Once ingested by a mosquito, malaria parasites must undergo development within the mosquito before they are infectious to humans. The time required for development in the mosquito (the extrinsic incubation period) ranges from 10 to 21 days, depending on the parasite species and the temperature. If a mosquito does not survive longer than the extrinsic incubation period, then she will not be able to transmit any malaria parasites.
It is not possible to measure directly the life span of mosquitoes in nature. But indirect estimates of daily survivorship have been made for several Anopheles species. Estimates of daily survivorship of An. gambiae in Tanzania ranged from 0.77 to 0.84 meaning that at the end of one day between 77% and 84% will have survived. (Charlwood et al., 1997, Survival And Infection Probabilities of Anthropophagic Anophelines From An Area of High Prevalence of Plasmodium falciparum in Humans, Bulletin of Entomological Research, 87, 445-453).
Assuming this is constant through the adult life of a mosquito, less than 10% of female An. gambiae would survive longer than a 14-day extrinsic incubation period. If daily survivorship increased to 0.9, over 20% of mosquitoes would survive longer than a 14-day extrinsic incubation period. Control measures that rely on insecticides (e.g., indoor residual spraying) may actually impact malaria transmission more through their effect on adult longevity than through their effect on the population of adult mosquitoes.
Patterns of Feeding and Resting
Most Anopheles mosquitoes are crepuscular (active at dusk or dawn) or nocturnal (active at night). Some Anopheles mosquitoes feed indoors (endophagic) while others feed outdoors (exophagic). After blood feeding, some Anopheles mosquitoes prefer to rest indoors (endophilic) while others prefer to rest outdoors (exophilic). Biting by nocturnal, endophagic Anopheles mosquitoes can be markedly reduced through the use of insecticide-treated bed nets (ITNs) or through improved housing construction to prevent mosquito entry (e.g., window screens). Endophilic mosquitoes are readily controlled by indoor spraying of residual insecticides. In contrast, exophagic/exophilic vectors are best controlled through source reduction (destruction of the breeding sites).

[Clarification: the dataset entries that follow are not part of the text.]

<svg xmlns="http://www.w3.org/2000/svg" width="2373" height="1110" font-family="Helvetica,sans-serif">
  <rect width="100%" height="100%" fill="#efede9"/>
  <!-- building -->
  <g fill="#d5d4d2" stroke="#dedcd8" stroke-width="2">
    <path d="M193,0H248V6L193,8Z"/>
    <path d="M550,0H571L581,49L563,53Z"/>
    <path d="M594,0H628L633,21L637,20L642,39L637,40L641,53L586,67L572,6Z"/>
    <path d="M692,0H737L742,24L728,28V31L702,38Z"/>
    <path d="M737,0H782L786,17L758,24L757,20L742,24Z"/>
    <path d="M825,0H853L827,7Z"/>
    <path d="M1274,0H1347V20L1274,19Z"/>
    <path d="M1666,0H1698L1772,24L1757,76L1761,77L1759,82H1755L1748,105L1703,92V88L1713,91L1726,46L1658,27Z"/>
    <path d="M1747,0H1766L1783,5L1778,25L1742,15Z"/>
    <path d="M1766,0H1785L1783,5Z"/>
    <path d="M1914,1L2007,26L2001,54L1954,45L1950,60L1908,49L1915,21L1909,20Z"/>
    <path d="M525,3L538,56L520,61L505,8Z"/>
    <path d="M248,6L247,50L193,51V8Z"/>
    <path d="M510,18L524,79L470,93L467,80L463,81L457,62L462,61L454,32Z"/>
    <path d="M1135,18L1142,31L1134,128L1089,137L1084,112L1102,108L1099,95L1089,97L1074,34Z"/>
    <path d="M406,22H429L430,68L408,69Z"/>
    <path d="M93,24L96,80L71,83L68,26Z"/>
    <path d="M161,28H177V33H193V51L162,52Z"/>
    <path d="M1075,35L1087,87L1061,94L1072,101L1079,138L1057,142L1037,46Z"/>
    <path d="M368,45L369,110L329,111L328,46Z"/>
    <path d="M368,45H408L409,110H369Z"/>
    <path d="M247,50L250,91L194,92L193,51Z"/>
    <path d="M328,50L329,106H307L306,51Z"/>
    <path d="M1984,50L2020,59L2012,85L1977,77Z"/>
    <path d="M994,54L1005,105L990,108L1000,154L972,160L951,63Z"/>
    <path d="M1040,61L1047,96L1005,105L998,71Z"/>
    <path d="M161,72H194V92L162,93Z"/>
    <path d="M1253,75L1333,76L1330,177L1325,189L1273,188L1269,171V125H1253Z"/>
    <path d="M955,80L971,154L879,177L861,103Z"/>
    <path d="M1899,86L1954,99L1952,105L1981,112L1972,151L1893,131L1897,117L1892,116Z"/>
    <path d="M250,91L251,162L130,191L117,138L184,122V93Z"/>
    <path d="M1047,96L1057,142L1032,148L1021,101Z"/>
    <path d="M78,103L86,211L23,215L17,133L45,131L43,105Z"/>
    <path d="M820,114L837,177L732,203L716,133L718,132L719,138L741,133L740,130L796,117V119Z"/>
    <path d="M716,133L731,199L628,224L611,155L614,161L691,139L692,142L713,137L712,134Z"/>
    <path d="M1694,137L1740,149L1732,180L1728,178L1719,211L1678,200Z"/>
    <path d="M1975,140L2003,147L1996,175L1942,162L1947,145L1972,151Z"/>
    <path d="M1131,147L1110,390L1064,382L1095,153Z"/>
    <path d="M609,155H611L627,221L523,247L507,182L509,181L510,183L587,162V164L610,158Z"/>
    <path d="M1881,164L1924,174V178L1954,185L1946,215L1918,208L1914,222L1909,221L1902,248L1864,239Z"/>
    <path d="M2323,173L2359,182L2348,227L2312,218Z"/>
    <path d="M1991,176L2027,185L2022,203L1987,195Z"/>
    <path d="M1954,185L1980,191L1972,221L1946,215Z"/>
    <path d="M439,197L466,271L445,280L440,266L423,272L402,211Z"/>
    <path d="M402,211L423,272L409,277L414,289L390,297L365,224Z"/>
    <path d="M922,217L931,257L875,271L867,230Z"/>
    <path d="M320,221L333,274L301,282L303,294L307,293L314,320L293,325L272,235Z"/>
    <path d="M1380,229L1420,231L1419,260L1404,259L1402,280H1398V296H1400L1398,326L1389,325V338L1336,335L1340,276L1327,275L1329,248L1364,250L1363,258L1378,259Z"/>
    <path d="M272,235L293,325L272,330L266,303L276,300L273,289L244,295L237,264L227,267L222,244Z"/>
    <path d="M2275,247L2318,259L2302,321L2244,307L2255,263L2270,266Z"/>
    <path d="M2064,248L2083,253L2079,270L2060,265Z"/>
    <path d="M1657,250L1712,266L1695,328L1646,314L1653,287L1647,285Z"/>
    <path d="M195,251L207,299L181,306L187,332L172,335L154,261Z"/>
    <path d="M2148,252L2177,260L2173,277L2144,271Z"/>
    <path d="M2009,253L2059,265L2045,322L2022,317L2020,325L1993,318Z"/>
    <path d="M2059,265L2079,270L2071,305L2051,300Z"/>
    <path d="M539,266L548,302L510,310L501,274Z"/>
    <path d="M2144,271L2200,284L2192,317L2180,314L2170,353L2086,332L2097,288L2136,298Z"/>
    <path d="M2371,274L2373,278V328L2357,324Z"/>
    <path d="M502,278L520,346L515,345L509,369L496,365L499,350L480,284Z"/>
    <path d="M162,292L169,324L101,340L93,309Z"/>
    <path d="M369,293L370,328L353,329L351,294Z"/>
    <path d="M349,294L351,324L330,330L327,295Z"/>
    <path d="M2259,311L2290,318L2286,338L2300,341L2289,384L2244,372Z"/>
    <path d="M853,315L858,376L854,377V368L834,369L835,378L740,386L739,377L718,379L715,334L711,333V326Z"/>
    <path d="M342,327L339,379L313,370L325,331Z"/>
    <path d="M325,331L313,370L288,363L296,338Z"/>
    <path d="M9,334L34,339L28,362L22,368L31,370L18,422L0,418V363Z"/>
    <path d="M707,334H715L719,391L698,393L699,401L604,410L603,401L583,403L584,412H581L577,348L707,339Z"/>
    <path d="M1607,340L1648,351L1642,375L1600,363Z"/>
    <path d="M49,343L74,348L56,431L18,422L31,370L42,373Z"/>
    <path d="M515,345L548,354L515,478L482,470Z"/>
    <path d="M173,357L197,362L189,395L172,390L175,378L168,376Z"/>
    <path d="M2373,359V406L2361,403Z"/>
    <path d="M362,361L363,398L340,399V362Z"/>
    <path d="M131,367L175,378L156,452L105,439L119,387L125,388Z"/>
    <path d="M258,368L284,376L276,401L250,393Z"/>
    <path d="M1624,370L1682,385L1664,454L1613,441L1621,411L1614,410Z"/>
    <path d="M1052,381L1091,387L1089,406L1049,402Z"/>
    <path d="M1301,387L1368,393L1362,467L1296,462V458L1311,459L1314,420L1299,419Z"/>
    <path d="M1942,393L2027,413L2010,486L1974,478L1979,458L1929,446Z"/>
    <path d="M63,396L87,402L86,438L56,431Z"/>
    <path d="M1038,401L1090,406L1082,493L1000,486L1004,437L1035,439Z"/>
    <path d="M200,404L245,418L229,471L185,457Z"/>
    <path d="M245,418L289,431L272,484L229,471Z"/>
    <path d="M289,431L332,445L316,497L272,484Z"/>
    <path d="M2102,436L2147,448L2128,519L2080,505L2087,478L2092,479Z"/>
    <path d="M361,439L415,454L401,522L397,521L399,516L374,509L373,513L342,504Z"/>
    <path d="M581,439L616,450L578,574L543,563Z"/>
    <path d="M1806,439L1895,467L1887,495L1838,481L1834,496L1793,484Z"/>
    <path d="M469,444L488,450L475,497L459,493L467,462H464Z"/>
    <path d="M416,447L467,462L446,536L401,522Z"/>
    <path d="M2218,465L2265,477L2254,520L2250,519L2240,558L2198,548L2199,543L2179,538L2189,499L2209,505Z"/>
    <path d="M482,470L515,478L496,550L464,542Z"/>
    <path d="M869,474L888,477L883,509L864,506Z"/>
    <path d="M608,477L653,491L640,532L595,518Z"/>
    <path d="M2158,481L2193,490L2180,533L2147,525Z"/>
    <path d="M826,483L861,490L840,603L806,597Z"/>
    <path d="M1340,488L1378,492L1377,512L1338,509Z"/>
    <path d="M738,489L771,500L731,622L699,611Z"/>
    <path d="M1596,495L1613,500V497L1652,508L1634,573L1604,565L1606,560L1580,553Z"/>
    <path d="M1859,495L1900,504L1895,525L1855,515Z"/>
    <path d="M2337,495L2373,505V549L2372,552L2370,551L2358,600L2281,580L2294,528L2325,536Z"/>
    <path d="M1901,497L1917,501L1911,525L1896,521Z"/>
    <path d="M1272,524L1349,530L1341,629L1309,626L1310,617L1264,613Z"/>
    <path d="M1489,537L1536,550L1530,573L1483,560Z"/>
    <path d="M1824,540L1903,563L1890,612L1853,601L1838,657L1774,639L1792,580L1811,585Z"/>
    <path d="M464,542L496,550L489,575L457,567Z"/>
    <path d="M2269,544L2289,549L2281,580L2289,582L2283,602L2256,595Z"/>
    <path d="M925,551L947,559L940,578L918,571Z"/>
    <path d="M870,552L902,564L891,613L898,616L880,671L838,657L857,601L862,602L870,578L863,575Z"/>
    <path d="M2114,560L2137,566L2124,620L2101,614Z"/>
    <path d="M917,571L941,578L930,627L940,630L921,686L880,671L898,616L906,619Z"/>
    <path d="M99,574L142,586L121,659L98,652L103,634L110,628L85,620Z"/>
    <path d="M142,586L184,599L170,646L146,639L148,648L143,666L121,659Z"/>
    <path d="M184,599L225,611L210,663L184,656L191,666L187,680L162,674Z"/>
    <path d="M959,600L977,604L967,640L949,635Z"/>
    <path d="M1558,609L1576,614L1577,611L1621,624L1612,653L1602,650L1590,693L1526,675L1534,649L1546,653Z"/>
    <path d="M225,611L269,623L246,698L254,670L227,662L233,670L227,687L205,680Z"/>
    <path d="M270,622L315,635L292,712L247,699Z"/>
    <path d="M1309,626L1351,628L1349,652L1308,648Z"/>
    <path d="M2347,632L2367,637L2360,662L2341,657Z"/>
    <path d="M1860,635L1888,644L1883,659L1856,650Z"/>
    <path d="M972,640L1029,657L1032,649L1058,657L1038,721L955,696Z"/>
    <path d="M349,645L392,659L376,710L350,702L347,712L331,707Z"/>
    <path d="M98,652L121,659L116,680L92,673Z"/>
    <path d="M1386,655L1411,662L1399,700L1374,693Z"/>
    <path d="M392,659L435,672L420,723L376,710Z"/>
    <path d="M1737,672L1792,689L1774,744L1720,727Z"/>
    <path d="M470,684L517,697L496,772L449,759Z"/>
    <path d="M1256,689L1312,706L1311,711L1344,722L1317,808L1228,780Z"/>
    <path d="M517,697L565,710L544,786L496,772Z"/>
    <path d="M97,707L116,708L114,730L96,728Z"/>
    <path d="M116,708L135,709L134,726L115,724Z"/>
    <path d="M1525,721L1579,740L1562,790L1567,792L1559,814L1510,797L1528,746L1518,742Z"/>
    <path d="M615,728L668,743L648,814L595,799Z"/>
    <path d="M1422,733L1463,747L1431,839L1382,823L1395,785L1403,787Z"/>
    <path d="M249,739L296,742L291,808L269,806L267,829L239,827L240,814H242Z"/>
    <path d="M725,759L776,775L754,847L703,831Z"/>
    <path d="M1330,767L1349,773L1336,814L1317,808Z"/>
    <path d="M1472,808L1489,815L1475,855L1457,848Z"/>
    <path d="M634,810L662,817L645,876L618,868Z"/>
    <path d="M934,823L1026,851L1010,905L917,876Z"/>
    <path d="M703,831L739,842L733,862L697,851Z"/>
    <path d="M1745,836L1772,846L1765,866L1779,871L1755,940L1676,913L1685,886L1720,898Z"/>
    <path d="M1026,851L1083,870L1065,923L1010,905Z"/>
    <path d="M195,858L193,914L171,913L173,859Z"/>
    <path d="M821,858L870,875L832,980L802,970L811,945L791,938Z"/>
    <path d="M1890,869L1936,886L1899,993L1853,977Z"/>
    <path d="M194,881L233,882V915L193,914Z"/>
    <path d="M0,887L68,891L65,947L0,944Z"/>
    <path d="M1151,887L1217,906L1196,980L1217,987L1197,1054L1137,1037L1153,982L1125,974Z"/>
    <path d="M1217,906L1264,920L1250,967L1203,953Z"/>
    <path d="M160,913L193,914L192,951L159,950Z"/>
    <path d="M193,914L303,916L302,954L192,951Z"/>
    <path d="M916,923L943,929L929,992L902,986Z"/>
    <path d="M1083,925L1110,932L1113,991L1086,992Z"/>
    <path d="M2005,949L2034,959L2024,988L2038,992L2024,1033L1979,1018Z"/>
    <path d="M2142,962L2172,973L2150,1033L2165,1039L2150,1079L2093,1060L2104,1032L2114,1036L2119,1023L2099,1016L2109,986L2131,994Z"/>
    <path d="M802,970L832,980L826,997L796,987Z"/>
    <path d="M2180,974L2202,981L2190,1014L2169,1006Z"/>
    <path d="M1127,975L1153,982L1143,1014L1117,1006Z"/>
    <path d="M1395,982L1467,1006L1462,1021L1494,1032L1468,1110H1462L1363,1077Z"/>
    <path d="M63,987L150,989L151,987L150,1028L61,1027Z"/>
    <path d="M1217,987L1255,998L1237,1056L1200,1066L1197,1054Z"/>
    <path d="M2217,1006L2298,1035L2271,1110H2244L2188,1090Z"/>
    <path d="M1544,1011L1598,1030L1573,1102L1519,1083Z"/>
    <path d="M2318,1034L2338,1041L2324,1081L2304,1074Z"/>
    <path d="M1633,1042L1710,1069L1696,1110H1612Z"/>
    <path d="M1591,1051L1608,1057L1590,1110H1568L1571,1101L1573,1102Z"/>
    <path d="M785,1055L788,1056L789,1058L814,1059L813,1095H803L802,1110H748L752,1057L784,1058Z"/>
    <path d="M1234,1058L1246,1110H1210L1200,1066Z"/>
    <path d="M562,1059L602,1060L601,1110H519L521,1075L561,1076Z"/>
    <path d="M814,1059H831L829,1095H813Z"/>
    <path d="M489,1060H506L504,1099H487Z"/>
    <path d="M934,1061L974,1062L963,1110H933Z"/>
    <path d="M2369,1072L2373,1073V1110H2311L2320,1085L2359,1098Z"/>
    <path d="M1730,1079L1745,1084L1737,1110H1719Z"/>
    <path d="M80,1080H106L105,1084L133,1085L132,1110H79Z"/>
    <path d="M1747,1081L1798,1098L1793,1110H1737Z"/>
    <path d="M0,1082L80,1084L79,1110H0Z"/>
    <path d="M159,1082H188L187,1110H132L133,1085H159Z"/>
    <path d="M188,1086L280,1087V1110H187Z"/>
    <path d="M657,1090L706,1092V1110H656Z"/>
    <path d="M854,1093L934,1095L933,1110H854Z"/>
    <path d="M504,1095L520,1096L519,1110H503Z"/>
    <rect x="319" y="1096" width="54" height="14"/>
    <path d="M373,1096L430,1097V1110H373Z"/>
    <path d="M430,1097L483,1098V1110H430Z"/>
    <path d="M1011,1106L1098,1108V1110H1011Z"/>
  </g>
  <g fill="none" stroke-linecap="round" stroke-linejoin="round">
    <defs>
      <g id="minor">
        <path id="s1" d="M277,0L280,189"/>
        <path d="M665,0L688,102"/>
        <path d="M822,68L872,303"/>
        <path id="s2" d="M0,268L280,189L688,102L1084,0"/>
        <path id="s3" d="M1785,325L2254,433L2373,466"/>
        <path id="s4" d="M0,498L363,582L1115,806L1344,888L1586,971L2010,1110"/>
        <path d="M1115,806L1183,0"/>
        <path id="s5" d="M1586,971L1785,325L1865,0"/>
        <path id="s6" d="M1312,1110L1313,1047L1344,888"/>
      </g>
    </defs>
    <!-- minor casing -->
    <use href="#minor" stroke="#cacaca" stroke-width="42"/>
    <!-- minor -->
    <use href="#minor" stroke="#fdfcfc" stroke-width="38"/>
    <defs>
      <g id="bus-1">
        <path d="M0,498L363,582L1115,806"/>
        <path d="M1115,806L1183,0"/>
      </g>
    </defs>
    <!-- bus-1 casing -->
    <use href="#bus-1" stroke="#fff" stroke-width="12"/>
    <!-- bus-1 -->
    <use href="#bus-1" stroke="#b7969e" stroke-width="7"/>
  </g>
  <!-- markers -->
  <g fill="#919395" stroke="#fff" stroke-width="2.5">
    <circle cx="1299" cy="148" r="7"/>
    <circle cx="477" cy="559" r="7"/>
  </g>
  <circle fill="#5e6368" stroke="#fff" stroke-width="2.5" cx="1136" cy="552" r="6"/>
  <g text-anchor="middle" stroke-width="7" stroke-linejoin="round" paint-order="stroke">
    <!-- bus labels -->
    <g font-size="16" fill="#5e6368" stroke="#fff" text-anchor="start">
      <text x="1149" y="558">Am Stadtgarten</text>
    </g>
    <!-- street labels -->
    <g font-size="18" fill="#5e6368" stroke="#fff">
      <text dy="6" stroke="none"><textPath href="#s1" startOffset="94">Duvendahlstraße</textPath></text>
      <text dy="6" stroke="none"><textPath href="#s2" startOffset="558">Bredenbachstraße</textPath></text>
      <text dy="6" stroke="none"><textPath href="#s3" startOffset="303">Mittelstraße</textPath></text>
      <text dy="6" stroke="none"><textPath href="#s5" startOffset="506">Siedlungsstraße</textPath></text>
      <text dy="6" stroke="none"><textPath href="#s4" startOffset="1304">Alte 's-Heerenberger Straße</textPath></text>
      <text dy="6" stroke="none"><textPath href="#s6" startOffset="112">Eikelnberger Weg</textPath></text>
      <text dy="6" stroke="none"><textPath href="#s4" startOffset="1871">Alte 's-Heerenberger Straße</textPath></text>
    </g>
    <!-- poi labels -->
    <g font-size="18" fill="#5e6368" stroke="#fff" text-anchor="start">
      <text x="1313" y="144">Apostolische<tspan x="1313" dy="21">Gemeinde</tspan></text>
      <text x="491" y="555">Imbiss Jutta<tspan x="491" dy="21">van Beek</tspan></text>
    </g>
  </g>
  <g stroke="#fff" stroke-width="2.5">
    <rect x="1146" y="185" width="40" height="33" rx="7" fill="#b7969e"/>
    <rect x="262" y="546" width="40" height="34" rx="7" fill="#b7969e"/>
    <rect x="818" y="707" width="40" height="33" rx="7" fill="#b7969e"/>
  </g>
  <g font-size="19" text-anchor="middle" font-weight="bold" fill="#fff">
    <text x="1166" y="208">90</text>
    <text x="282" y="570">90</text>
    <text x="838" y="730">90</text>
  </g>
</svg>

Insecticide-based control measures (e.g., indoor spraying with insecticides, ITNs) are the principal way to kill mosquitoes that bite indoors. However, after prolonged exposure to an insecticide over several generations, mosquitoes, like other insects, may develop resistance, a capacity to survive contact with an insecticide. Since mosquitoes can have many generations per year, high levels of resistance can arise very quickly. Resistance of mosquitoes to some insecticides has been documented just within a few years after the insecticides were introduced. There are over 125 mosquito species with documented resistance to one or more insecticides. The development of resistance to insecticides used for indoor residual spraying was a major impediment during the Global Malaria Eradication Campaign. Judicious use of insecticides for mosquito control can limit the development and spread of resistance. However, use of insecticides in agriculture has often been implicated as contributing to resistance in mosquito populations. It is possible to detect developing resistance in mosquitoes and control programs are well advised to conduct surveillance for this potential problem.